Feldman is the only federal judge to uphold a marriage ban since the Supreme Court overturned DOMA in 2013. In that time, more than 20 other courts have overturned the law. It's hard to imagine how Feldman's strange ruling can be allowed to stand, and plaintiffs have already announced their intention to appeal.
joeybee12
(56,177 posts)On June 22, 2010, Judge Feldman issued a preliminary injunction blocking a six month moratorium on deep-water offshore drilling in Hornbeck Offshore Services LLC v. Salazar. White House press secretary Robert Gibbs indicated that the Obama administration intended to immediately appeal the decision to the Fifth Circuit Court of Appeals.[5]

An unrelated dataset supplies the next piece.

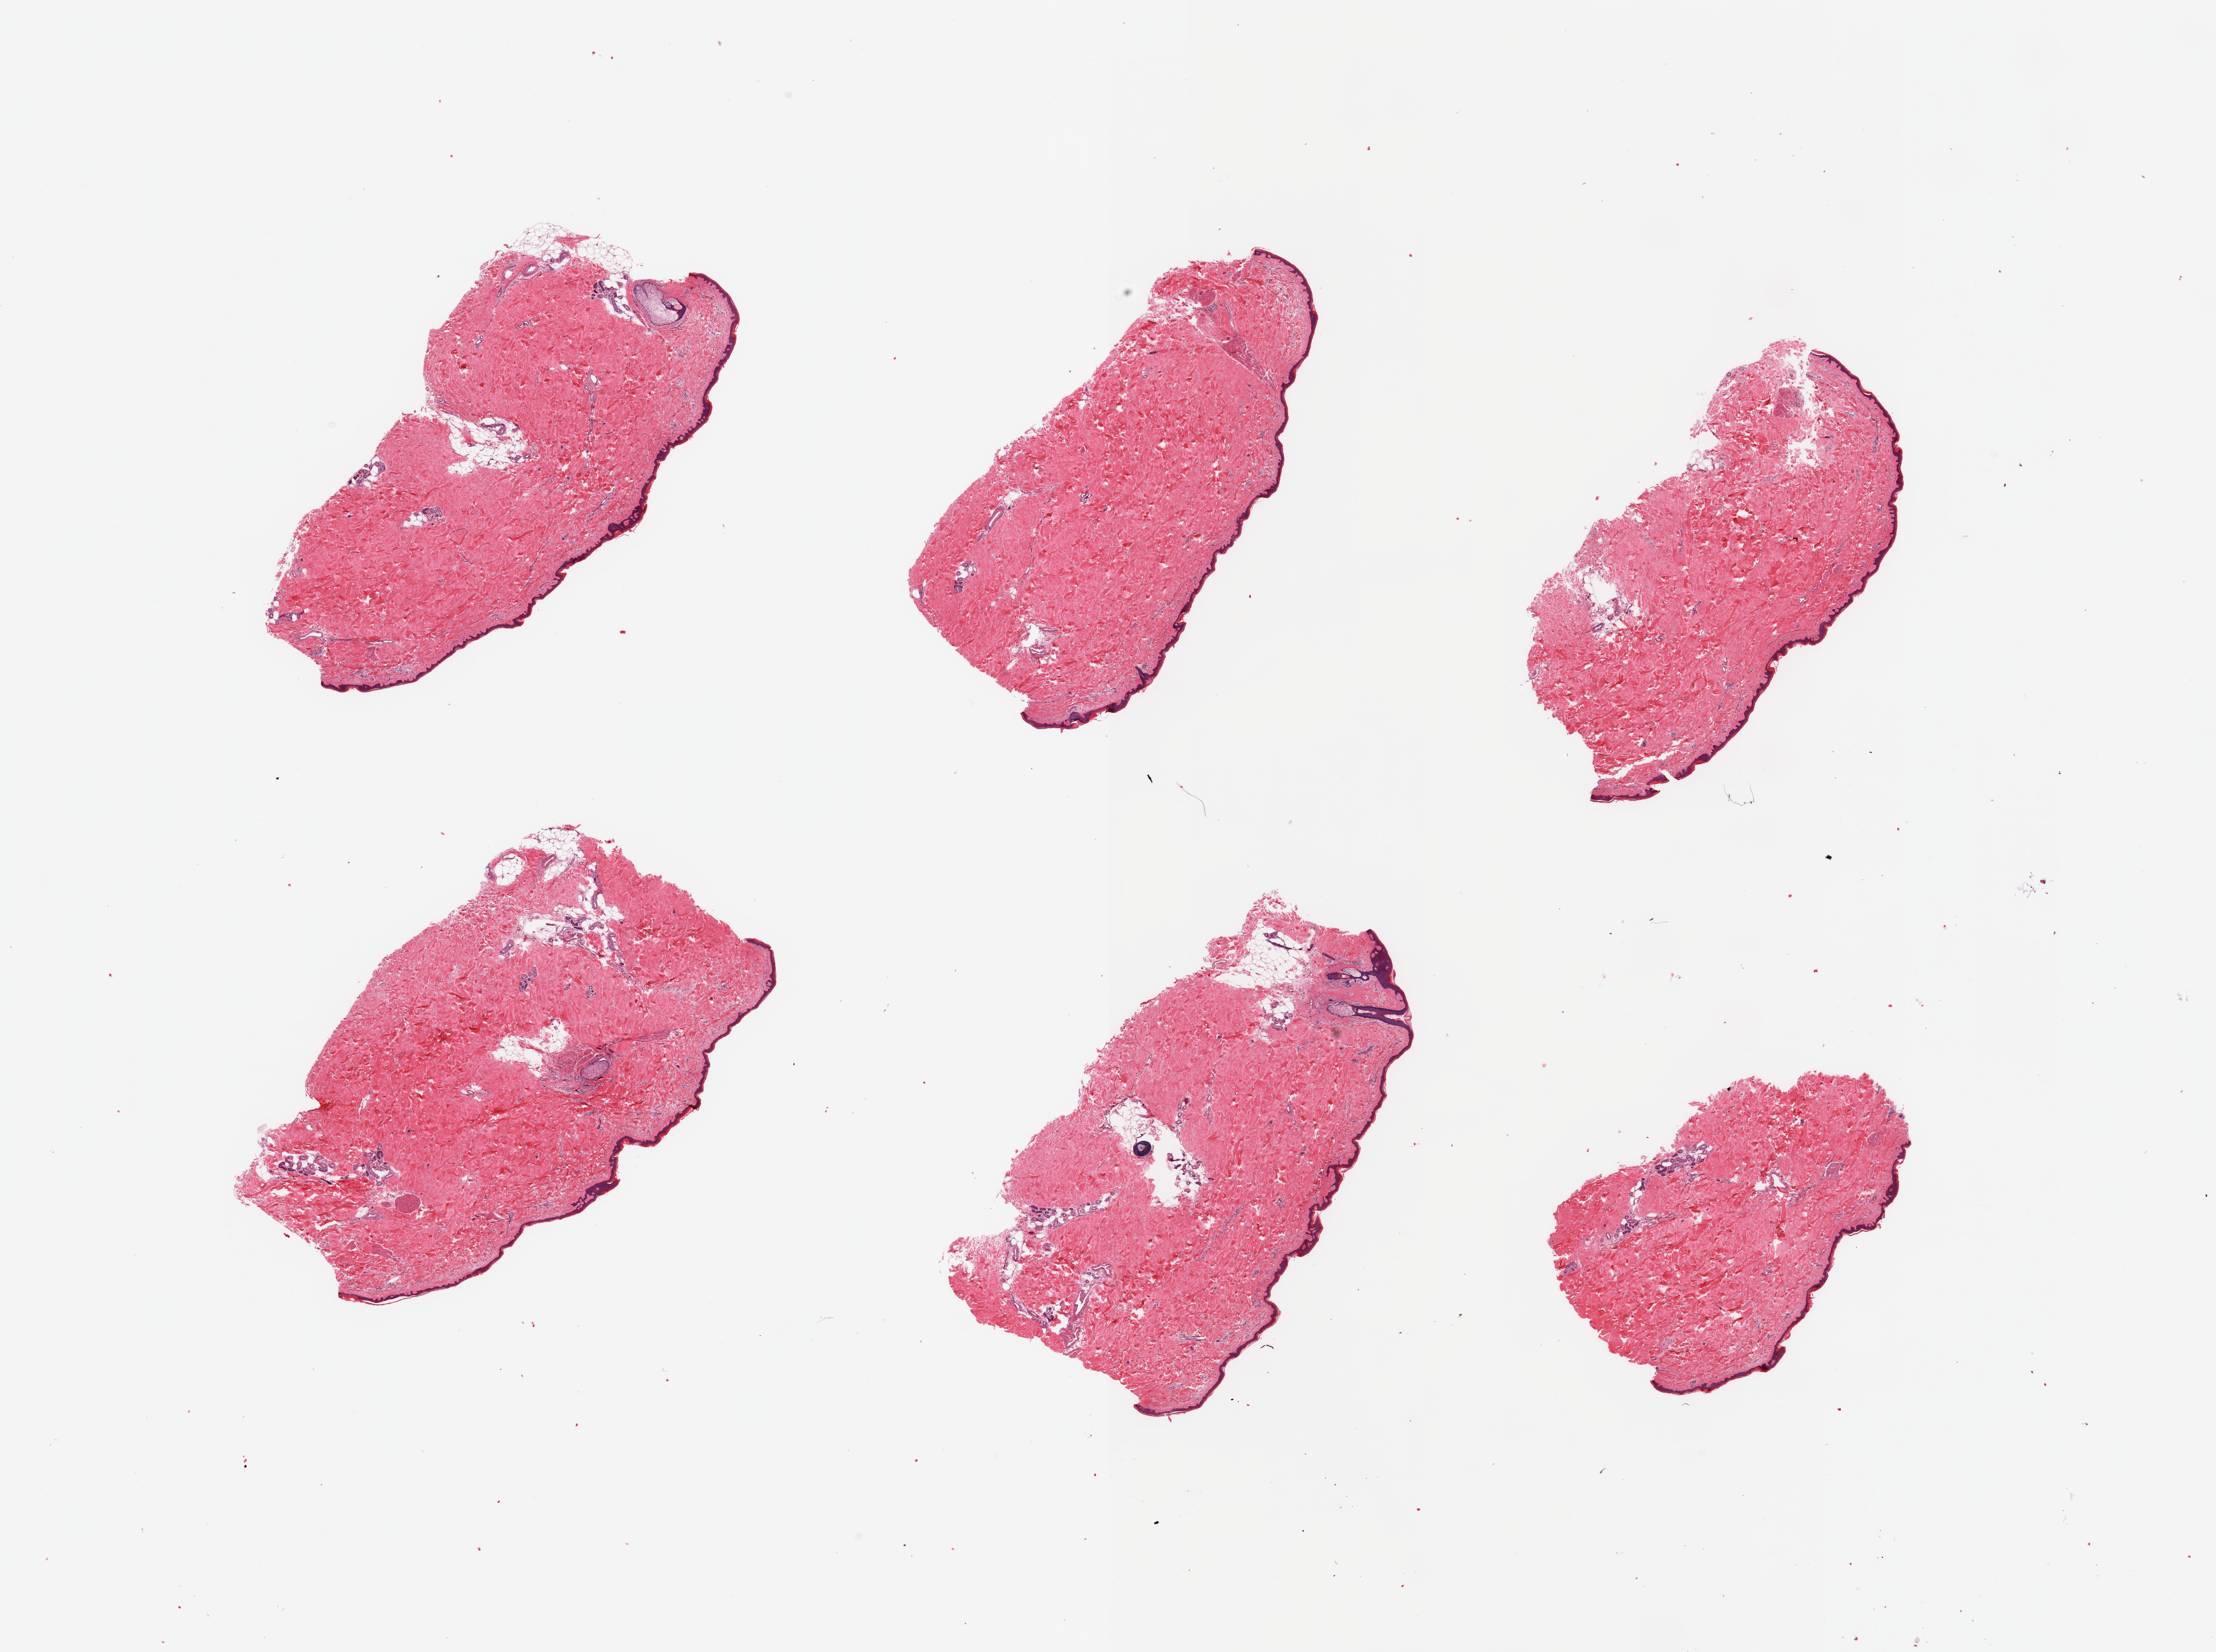
H&E whole-slide image, brightfield — low-resolution overview of the scanned area, about 27.6 x 20.5 mm (acquisition: 20x scan). PAXgene-fixed paraffin-embedded (PFPE) section. Target tissue: skin of lower leg. Donor tissue sample. Male donor.
Reviewer comment on this tissue sample: 6 pieces; well trimmed; up to 10% dermal fat.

Feldman's 2008 financial disclosure report[6] indicates that in that year, he owned stock in Transocean (worth under $15,000), the company that owned the Deepwater Horizon rig, as well as in other oil companies which would be affected by the moratorium.[7] A federal judge is required to consider recusal when he owns shares in one of the parties in the case before him, however none of the companies listed in Feldman's 2008 disclosure were directly involved in the action against Salazar.
Judge Feldman's 2009 financial disclosure report[8] indicates that he had financial investments in multiple BlackRock funds, each valued under $15000, much like the prior year. Although Blackrock was said to be the largest holder of BP stock,[citation needed] it's not clear that any of these funds held stock in BP. Feldman held stock in Exxon-Mobil during the hearing on the drilling moratorium and from June 8 to June 21, he issued several orders related to the moratorium case. On June 22, at the "opening of the stock market", he reportedly sold his Exxon-Mobil stock. Hours later, he issued his ruling lifting the moratorium.[9]
As of the June 9, 2010 amended complaint, Transocean, Black Rock, BP and Exxon-Mobil were not plaintiffs in the action.[10]